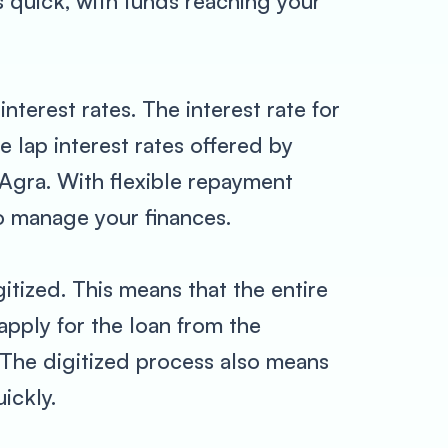
is quick, with funds reaching your
nterest rates. The interest rate for
 lap interest rates offered by
 Agra. With flexible repayment
to manage your finances.
itized. This means that the entire
apply for the loan from the
. The digitized process also means
ickly.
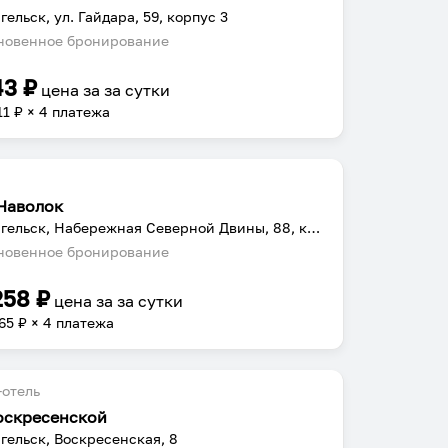
гельск, ул. Гайдара, 59, корпус 3
овенное бронирование
43
₽
цена за
за сутки
11
₽ × 4 платежа
Наволок
Архангельск, Набережная Северной Двины, 88, корп.1
овенное бронирование
258
₽
цена за
за сутки
65
₽ × 4 платежа
отель
оскресенской
гельск, Воскресенская, 8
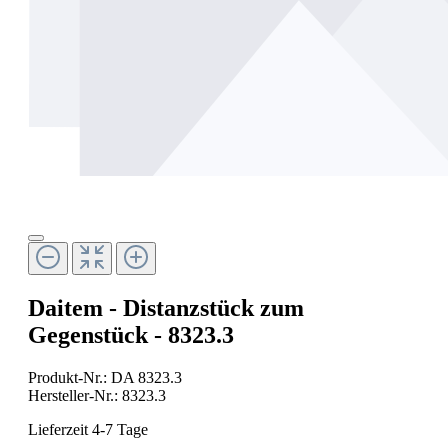
Daitem - Distanzstück zum
Gegenstück - 8323.3
Produkt-Nr.:
DA 8323.3
Hersteller-Nr.:
8323.3
Lieferzeit 4-7 Tage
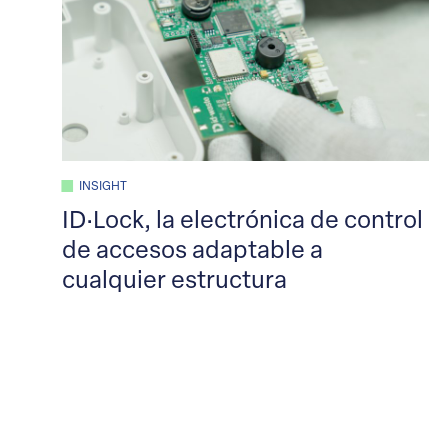
INSIGHT
ID·Lock, la electrónica de control
de accesos adaptable a
cualquier estructura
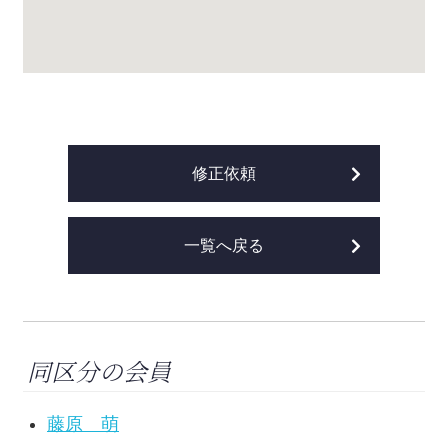
修正依頼
一覧へ戻る
同区分の会員
藤原 萌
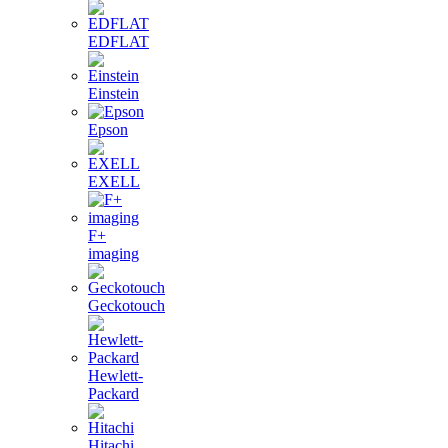
EDFLAT
Einstein
Epson
EXELL
F+
imaging
Geckotouch
Hewlett-
Packard
Hitachi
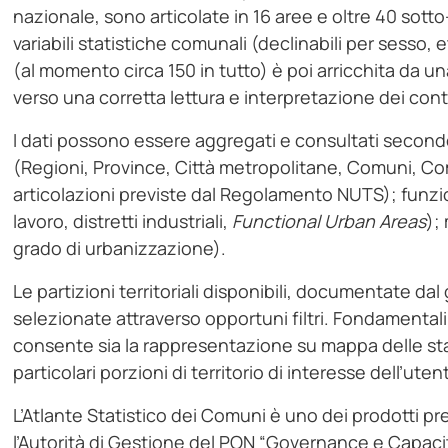
nazionale, sono articolate in 16 aree e oltre 40 sot
variabili statistiche comunali (declinabili per sesso, 
(al momento circa 150 in tutto) è poi arricchita da u
verso una corretta lettura e interpretazione dei con
I dati possono essere aggregati e consultati secondo 
(Regioni, Province, Città metropolitane, Comuni, Co
articolazioni previste dal Regolamento NUTS); funzio
lavoro, distretti industriali,
Functional Urban Areas
);
grado di urbanizzazione).
Le partizioni territoriali disponibili, documentate d
selezionate attraverso opportuni filtri. Fondamental
consente sia la rappresentazione su mappa delle stat
particolari porzioni di territorio di interesse dell’uten
L’Atlante Statistico dei Comuni è uno dei prodotti prev
l’Autorità di Gestione del PON “Governance e Capacit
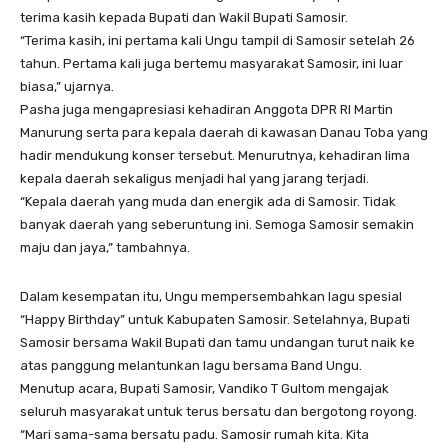
terima kasih kepada Bupati dan Wakil Bupati Samosir.
“Terima kasih, ini pertama kali Ungu tampil di Samosir setelah 26
tahun. Pertama kali juga bertemu masyarakat Samosir, ini luar
biasa,” ujarnya.
Pasha juga mengapresiasi kehadiran Anggota DPR RI Martin
Manurung serta para kepala daerah di kawasan Danau Toba yang
hadir mendukung konser tersebut. Menurutnya, kehadiran lima
kepala daerah sekaligus menjadi hal yang jarang terjadi.
“Kepala daerah yang muda dan energik ada di Samosir. Tidak
banyak daerah yang seberuntung ini. Semoga Samosir semakin
maju dan jaya,” tambahnya.
Dalam kesempatan itu, Ungu mempersembahkan lagu spesial
“Happy Birthday” untuk Kabupaten Samosir. Setelahnya, Bupati
Samosir bersama Wakil Bupati dan tamu undangan turut naik ke
atas panggung melantunkan lagu bersama Band Ungu.
Menutup acara, Bupati Samosir, Vandiko T Gultom mengajak
seluruh masyarakat untuk terus bersatu dan bergotong royong.
“Mari sama-sama bersatu padu. Samosir rumah kita. Kita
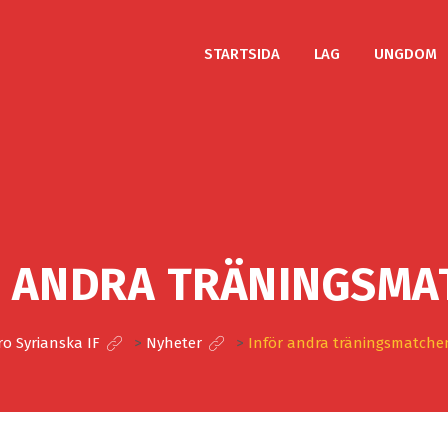
STARTSIDA
LAG
UNGDOM
R ANDRA TRÄNINGSMA
o Syrianska IF
>
Nyheter
>
Inför andra träningsmatche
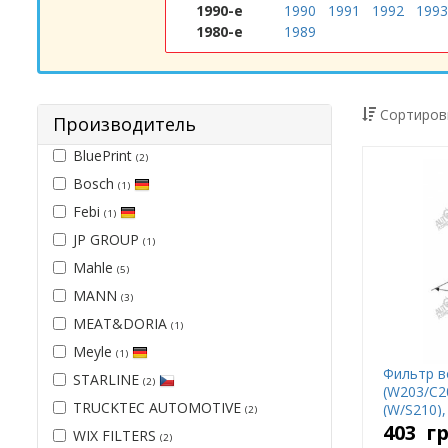
1990-е
1990
1991
1992
1993
1980-е
1989
Сортиров
Производитель
BluePrint
(2)
Bosch
(1)
Febi
(1)
JP GROUP
(1)
Mahle
(5)
MANN
(3)
MEAT&DORIA
(1)
Meyle
(1)
Фильтр в
STARLINE
(2)
(W203/C20
TRUCKTEC AUTOMOTIVE
(W/S210),
(2)
403
г
WIX FILTERS
(2)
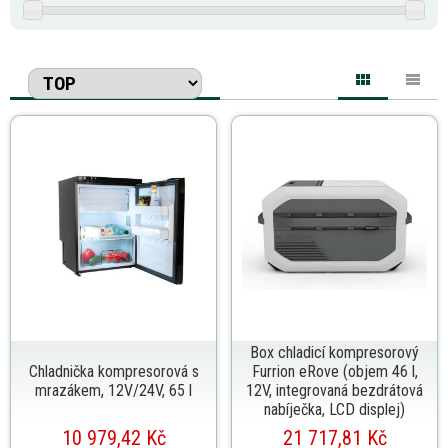
Box chladicí kompresorový
Chladnička kompresorová s
Furrion eRove (objem 46 l,
mrazákem, 12V/24V, 65 l
12V, integrovaná bezdrátová
nabíječka, LCD displej)
10 979,42 Kč
21 717,81 Kč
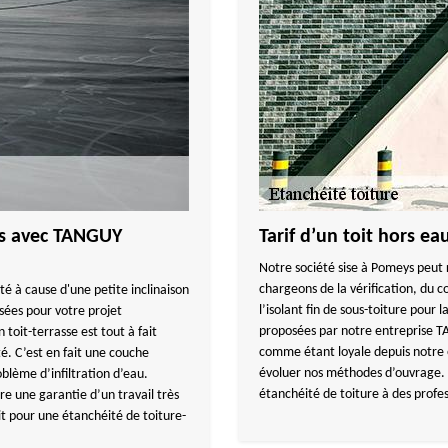
ys avec TANGUY
Tarif d’un toit hors e
Notre société sise à Pomeys peut r
chargeons de la vérification, du co
ité à cause d'une petite inclinaison
l’isolant fin de sous-toiture pour 
sées pour votre projet
proposées par notre entreprise 
 toit-terrasse est tout à fait
comme étant loyale depuis notre 
é. C’est en fait une couche
évoluer nos méthodes d’ouvrage.
blème d’infiltration d’eau.
étanchéité de toiture à des profes
re une garantie d’un travail très
t pour une étanchéité de toiture-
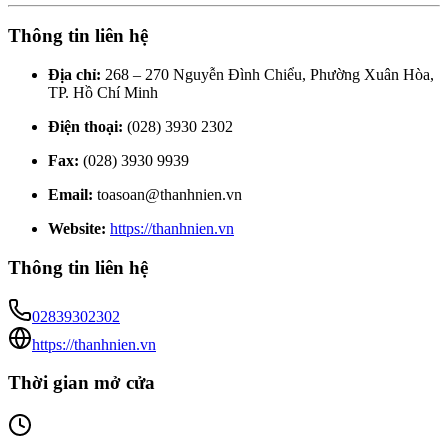
Thông tin liên hệ
Địa chỉ:
268 – 270 Nguyễn Đình Chiểu, Phường Xuân Hòa,
TP. Hồ Chí Minh
Điện thoại:
(028) 3930 2302
Fax:
(028) 3930 9939
Email:
toasoan@thanhnien.vn
Website:
https://thanhnien.vn
Thông tin liên hệ
02839302302
https://thanhnien.vn
Thời gian mở cửa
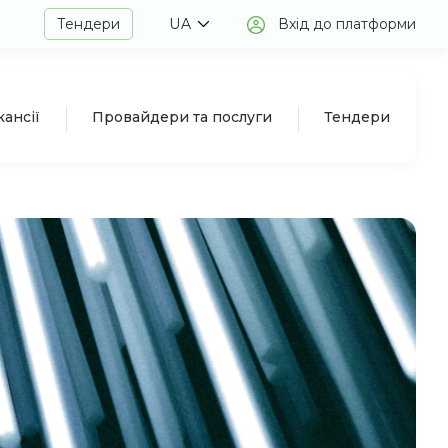
Тендери
UA
Вхід до платформи
кансії
Провайдери та послуги
Тендери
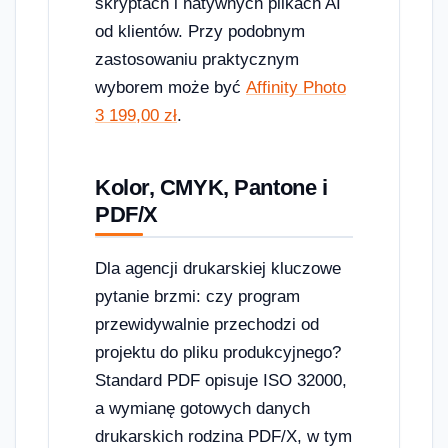
skryptach i natywnych plikach AI
od klientów. Przy podobnym
zastosowaniu praktycznym
wyborem może być
Affinity Photo
3 199,00 zł
.
Kolor, CMYK, Pantone i
PDF/X
Dla agencji drukarskiej kluczowe
pytanie brzmi: czy program
przewidywalnie przechodzi od
projektu do pliku produkcyjnego?
Standard PDF opisuje ISO 32000,
a wymianę gotowych danych
drukarskich rodzina PDF/X, w tym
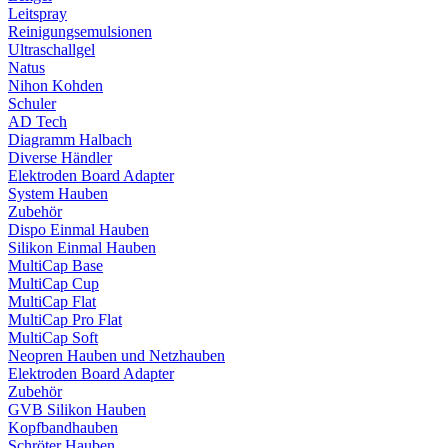
Leitspray
Reinigungsemulsionen
Ultraschallgel
Natus
Nihon Kohden
Schuler
AD Tech
Diagramm Halbach
Diverse Händler
Elektroden Board Adapter
System Hauben
Zubehör
Dispo Einmal Hauben
Silikon Einmal Hauben
MultiCap Base
MultiCap Cup
MultiCap Flat
MultiCap Pro Flat
MultiCap Soft
Neopren Hauben und Netzhauben
Elektroden Board Adapter
Zubehör
GVB Silikon Hauben
Kopfbandhauben
Schröter Hauben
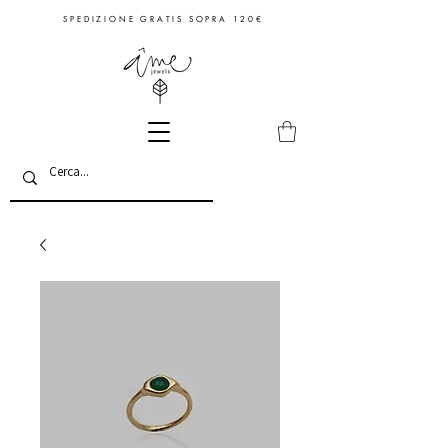
S P E D I Z I O N E G R A T I S S O P R A 1 2 0 €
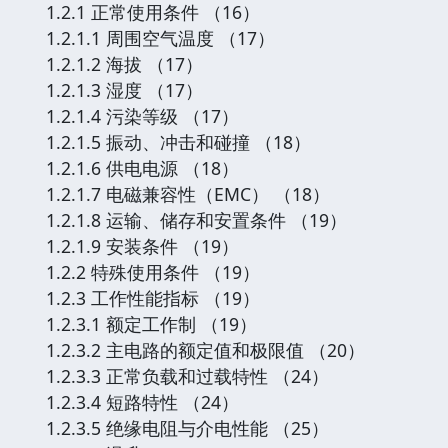
1.2.1 正常使用条件 （16）
1.2.1.1 周围空气温度 （17）
1.2.1.2 海拔 （17）
1.2.1.3 湿度 （17）
1.2.1.4 污染等级 （17）
1.2.1.5 振动、冲击和碰撞 （18）
1.2.1.6 供电电源 （18）
1.2.1.7 电磁兼容性（EMC） （18）
1.2.1.8 运输、储存和安置条件 （19）
1.2.1.9 安装条件 （19）
1.2.2 特殊使用条件 （19）
1.2.3 工作性能指标 （19）
1.2.3.1 额定工作制 （19）
1.2.3.2 主电路的额定值和极限值 （20）
1.2.3.3 正常负载和过载特性 （24）
1.2.3.4 短路特性 （24）
1.2.3.5 绝缘电阻与介电性能 （25）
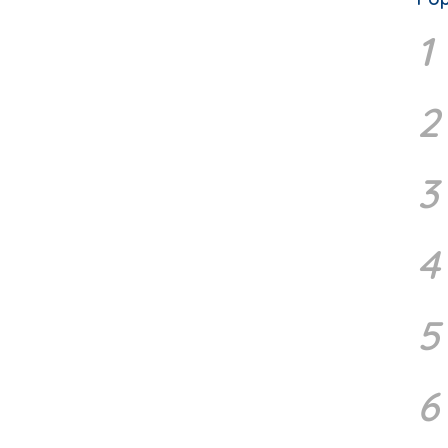
1
2
3
4
5
6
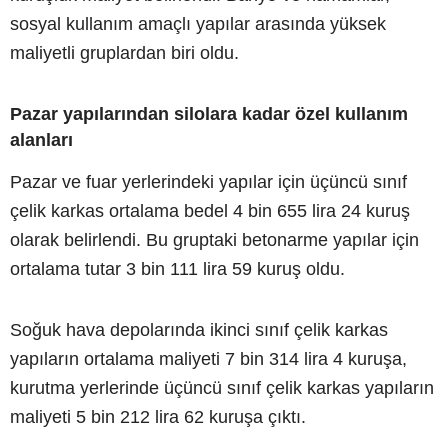
sosyal kullanım amaçlı yapılar arasında yüksek
maliyetli gruplardan biri oldu.
Pazar yapılarından silolara kadar özel kullanım
alanları
Pazar ve fuar yerlerindeki yapılar için üçüncü sınıf
çelik karkas ortalama bedel 4 bin 655 lira 24 kuruş
olarak belirlendi. Bu gruptaki betonarme yapılar için
ortalama tutar 3 bin 111 lira 59 kuruş oldu.
Soğuk hava depolarında ikinci sınıf çelik karkas
yapıların ortalama maliyeti 7 bin 314 lira 4 kuruşa,
kurutma yerlerinde üçüncü sınıf çelik karkas yapıların
maliyeti 5 bin 212 lira 62 kuruşa çıktı.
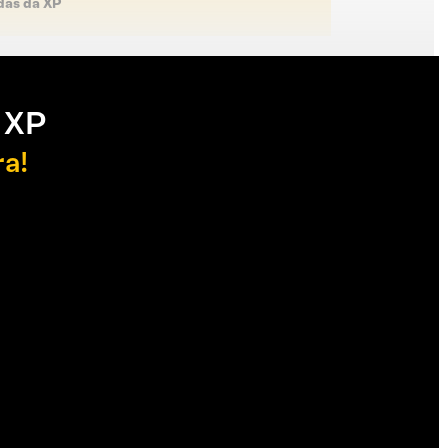
das da XP
 XP
ra!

Exercise directions.
Your task is to return each line of the data above that contains the string "sınıf".

Answer space.
Pazar ve fuar yerlerindeki yapılar için üçüncü sınıf
Soğuk hava depolarında ikinci sınıf çelik karkas
kurutma yerlerinde üçüncü sınıf çelik karkas yapıların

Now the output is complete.